■ The problem: Please print each entry below exactly as it stands, but without any pictures.

Dataset entries
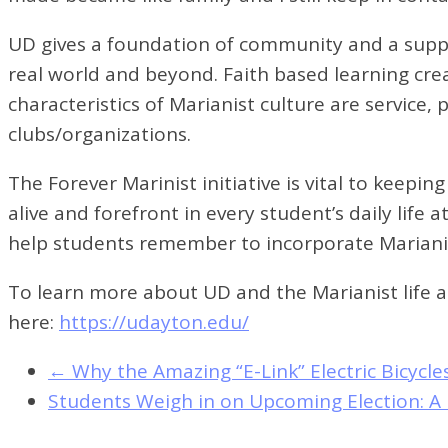
UD gives a foundation of community and a suppo
real world and beyond. Faith based learning crea
characteristics of Marianist culture are service,
clubs/organizations.
The Forever Marinist initiative is vital to keepi
alive and forefront in every student’s daily lif
help students remember to incorporate Marianist
To learn more about UD and the Marianist life an
here:
https://udayton.edu/
←
Why the Amazing “E-Link” Electric Bicyc
Students Weigh in on Upcoming Election: A 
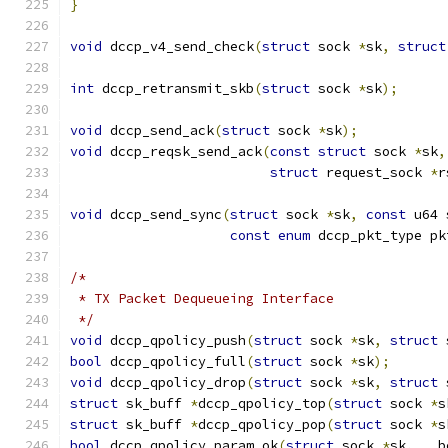
}
void
 dccp_v4_send_check
(
struct
 sock 
*
sk
,
struct
int
 dccp_retransmit_skb
(
struct
 sock 
*
sk
);
void
 dccp_send_ack
(
struct
 sock 
*
sk
);
void
 dccp_reqsk_send_ack
(
const
struct
 sock 
*
sk
,
struct
 request_sock 
*
r
void
 dccp_send_sync
(
struct
 sock 
*
sk
,
const
 u64 
const
enum
 dccp_pkt_type pk
/*
 * TX Packet Dequeueing Interface
 */
void
 dccp_qpolicy_push
(
struct
 sock 
*
sk
,
struct
 
bool
 dccp_qpolicy_full
(
struct
 sock 
*
sk
);
void
 dccp_qpolicy_drop
(
struct
 sock 
*
sk
,
struct
 
struct
 sk_buff 
*
dccp_qpolicy_top
(
struct
 sock 
*
s
struct
 sk_buff 
*
dccp_qpolicy_pop
(
struct
 sock 
*
s
bool
 dccp_qpolicy_param_ok
(
struct
 sock 
*
sk
,
 __b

■ Reply:
UD gives a foundation of community and a suppo
real world and beyond. Faith based learning crea
characteristics of Marianist culture are service,
clubs/organizations.
The Forever Marinist initiative is vital to keepi
alive and forefront in every student’s daily lif
help students remember to incorporate Marianist
To learn more about UD and the Marianist life an
here:
https://udayton.edu/
←
Why the Amazing “E-Link” Electric Bicyc
Students Weigh in on Upcoming Election: A 
}
void
 dccp_v4_send_check
(
struct
 sock 
*
sk
,
struct
int
 dccp_retransmit_skb
(
struct
 sock 
*
sk
);
void
 dccp_send_ack
(
struct
 sock 
*
sk
);
void
 dccp_reqsk_send_ack
(
const
struct
 sock 
*
sk
,
struct
 request_sock 
*
r
void
 dccp_send_sync
(
struct
 sock 
*
sk
,
const
 u64 
const
enum
 dccp_pkt_type pk
/*
 * TX Packet Dequeueing Interface
 */
void
 dccp_qpolicy_push
(
struct
 sock 
*
sk
,
struct
 
bool
 dccp_qpolicy_full
(
struct
 sock 
*
sk
);
void
 dccp_qpolicy_drop
(
struct
 sock 
*
sk
,
struct
 
struct
 sk_buff 
*
dccp_qpolicy_top
(
struct
 sock 
*
s
struct
 sk_buff 
*
dccp_qpolicy_pop
(
struct
 sock 
*
s
bool
 dccp_qpolicy_param_ok
(
struct
 sock 
*
sk
,
 __b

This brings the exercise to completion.